The title is a little misleading--it certainly is not an exciting sea adventure about exotic underwater creatures. But the book certainly is full of action. The characters are really likable--even when they start off on the wrong foot in the story, in the end, there just are not any villains. The writing style is smooth, easy reading and skilled. If you are looking for a 'happily ever after' book, you might want to pass Sea Creatures by. There is a very dark element to the story even when most things wash out ok in the end. The author certainly ties up all loose ends just when the reader thinks there are some unanswered questions.
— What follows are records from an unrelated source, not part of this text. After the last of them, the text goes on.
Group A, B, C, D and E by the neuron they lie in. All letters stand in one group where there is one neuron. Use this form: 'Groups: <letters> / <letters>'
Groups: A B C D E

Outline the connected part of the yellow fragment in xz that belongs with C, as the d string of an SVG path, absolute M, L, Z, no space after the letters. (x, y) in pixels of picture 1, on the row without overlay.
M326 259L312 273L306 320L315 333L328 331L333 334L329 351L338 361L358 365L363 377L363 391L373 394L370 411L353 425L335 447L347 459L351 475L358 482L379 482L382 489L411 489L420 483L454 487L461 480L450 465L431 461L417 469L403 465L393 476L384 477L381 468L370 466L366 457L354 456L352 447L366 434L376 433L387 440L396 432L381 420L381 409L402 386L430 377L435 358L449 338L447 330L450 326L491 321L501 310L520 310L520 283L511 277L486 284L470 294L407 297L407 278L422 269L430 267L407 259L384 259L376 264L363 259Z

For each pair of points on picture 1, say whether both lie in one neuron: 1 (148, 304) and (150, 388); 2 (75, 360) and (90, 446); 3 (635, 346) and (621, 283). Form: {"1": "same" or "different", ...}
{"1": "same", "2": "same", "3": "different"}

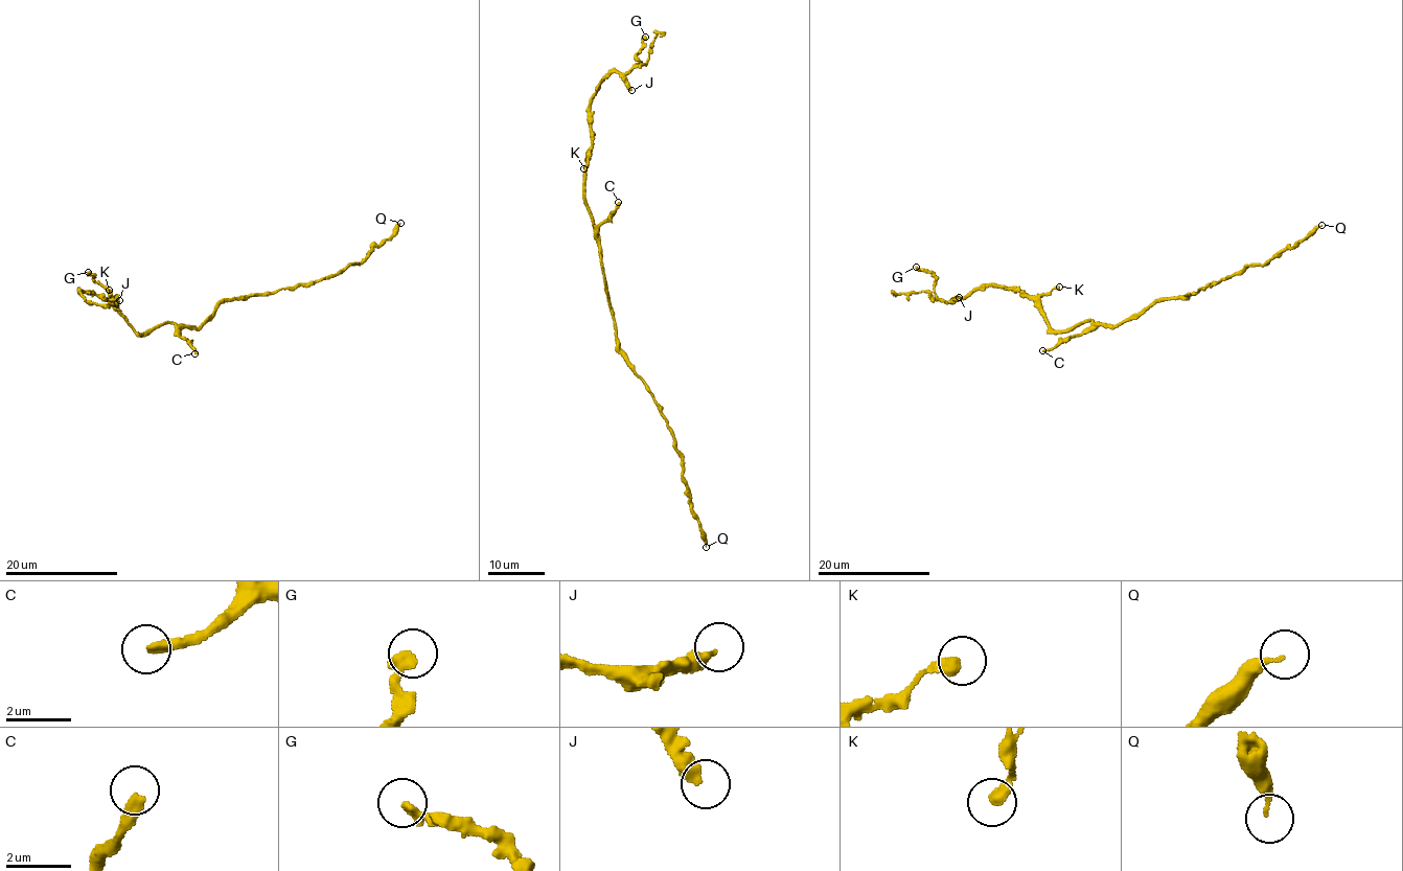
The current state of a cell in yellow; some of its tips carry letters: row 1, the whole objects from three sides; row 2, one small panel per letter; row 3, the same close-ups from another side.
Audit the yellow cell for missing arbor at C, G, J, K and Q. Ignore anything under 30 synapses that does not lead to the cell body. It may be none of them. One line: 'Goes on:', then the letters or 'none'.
Goes on: C, J

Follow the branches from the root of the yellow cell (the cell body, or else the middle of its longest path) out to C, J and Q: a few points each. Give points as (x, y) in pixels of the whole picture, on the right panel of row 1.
C: (1118, 324), (1095, 325), (1042, 350)
J: (1118, 324), (1081, 321), (1067, 330), (1052, 330), (1033, 299), (1006, 287), (981, 287), (959, 297)
Q: (1118, 324), (1135, 319), (1156, 302), (1189, 298), (1200, 289), (1240, 275), (1247, 267), (1265, 266), (1321, 225)

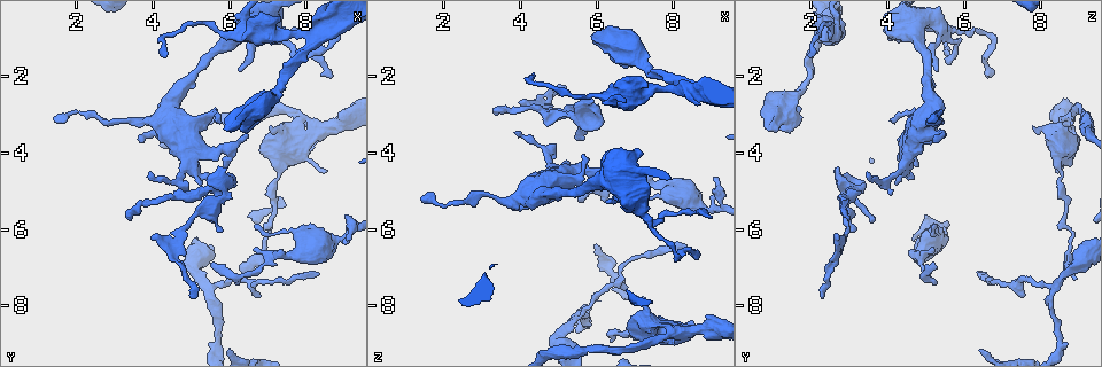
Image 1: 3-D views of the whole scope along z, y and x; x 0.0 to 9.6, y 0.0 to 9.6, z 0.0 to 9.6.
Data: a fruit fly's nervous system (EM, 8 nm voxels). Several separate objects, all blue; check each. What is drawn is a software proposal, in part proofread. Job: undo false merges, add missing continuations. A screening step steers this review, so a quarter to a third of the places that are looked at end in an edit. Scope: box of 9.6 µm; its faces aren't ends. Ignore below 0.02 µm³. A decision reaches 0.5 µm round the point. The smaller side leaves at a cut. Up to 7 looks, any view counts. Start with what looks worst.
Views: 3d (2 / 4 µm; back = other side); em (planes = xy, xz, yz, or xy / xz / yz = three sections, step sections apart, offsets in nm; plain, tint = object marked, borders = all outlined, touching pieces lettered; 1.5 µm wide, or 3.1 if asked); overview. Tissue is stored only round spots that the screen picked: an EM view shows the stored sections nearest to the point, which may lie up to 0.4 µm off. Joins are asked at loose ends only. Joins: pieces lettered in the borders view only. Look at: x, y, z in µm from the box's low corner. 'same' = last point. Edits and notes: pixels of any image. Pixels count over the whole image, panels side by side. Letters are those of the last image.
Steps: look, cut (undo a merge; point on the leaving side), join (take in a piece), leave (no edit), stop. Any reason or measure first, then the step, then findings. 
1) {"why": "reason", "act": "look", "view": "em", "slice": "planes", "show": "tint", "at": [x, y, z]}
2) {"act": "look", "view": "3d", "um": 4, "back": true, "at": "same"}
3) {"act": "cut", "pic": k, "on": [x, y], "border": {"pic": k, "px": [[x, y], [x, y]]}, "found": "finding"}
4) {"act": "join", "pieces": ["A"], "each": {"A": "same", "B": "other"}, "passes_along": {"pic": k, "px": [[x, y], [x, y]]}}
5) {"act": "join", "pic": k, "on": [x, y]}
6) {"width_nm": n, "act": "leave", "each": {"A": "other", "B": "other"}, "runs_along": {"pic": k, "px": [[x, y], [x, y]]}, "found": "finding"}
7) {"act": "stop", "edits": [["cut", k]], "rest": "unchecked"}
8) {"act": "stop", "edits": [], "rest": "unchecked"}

{"why": "three arms meet", "act": "look", "view": "em", "slice": "yz", "step": 4, "show": "tint", "at": [6.40, 0.65, 2.70]}

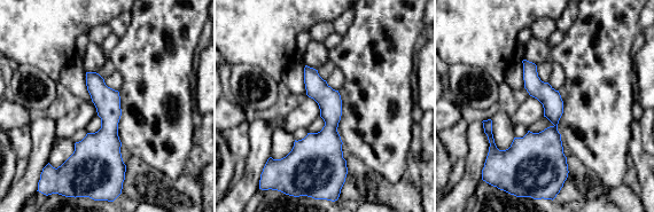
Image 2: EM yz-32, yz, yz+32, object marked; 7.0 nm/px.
{"act": "look", "view": "em", "slice": "planes", "show": "borders", "at": "same"}

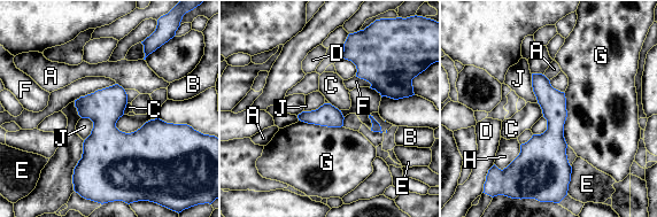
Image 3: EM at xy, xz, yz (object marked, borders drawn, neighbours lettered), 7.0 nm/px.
{"width_nm": 150, "act": "leave", "each": {"A": "other", "B": "other", "C": "other", "D": "other", "E": "other", "F": "other", "G": "other", "H": "other", "J": "other"}, "border": {"pic": 3, "px": [[564, 93], [564, 140], [567, 145]]}, "found": "all the same neuron"}

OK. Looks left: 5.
{"act": "look", "view": "em", "slice": "xz", "step": 8, "show": "tint", "at": [5.05, 7.85, 2.25]}

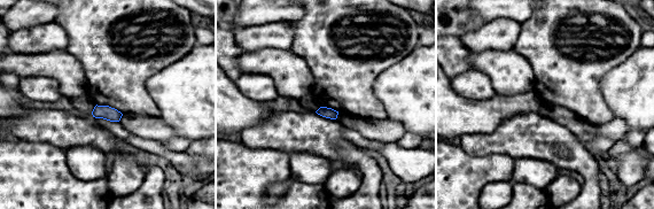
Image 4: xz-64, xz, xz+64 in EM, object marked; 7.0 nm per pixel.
{"why": "cut it another way", "act": "look", "view": "em", "slice": "planes", "show": "borders", "at": "same"}

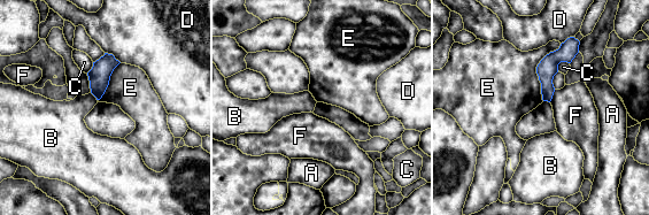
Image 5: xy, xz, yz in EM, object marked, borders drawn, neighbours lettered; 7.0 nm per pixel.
{"act": "leave", "each": {"A": "other", "B": "other", "C": "other", "D": "other", "E": "other", "F": "other"}, "runs_along": {"pic": 5, "px": [[576, 47], [547, 69], [546, 98]]}, "found": "no lettered piece goes on from it"}

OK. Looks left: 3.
{"act": "look", "view": "em", "slice": "yz", "step": 8, "show": "tint", "at": [9.00, 0.65, 5.70]}

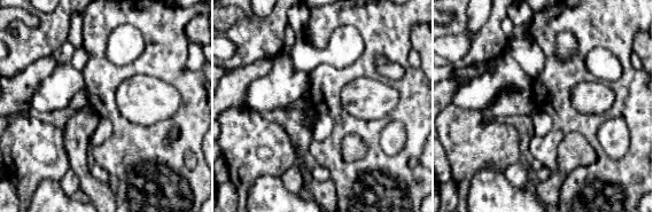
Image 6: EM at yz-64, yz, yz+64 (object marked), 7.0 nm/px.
{"why": "cut it another way", "act": "look", "view": "em", "slice": "planes", "show": "borders", "at": "same"}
All in all, an excellent read.

Julie

September 01, 2014

3.75 rounded up to 4. Susanna Daniel is an excellent writer. She builds the story like a intricate Lego project. Each brick of detail makes the plot grow bigger and bigger. A husband, wife and their small mute son are fleeing the Midwest to resettle in Florida at the wife's family home. Slowly their story unravels through the painful voice of the wife and mother. She is one tortured narrator. To get the full impact of simmering terror, one should go into it like I did knowing nothing and suffer the reveal.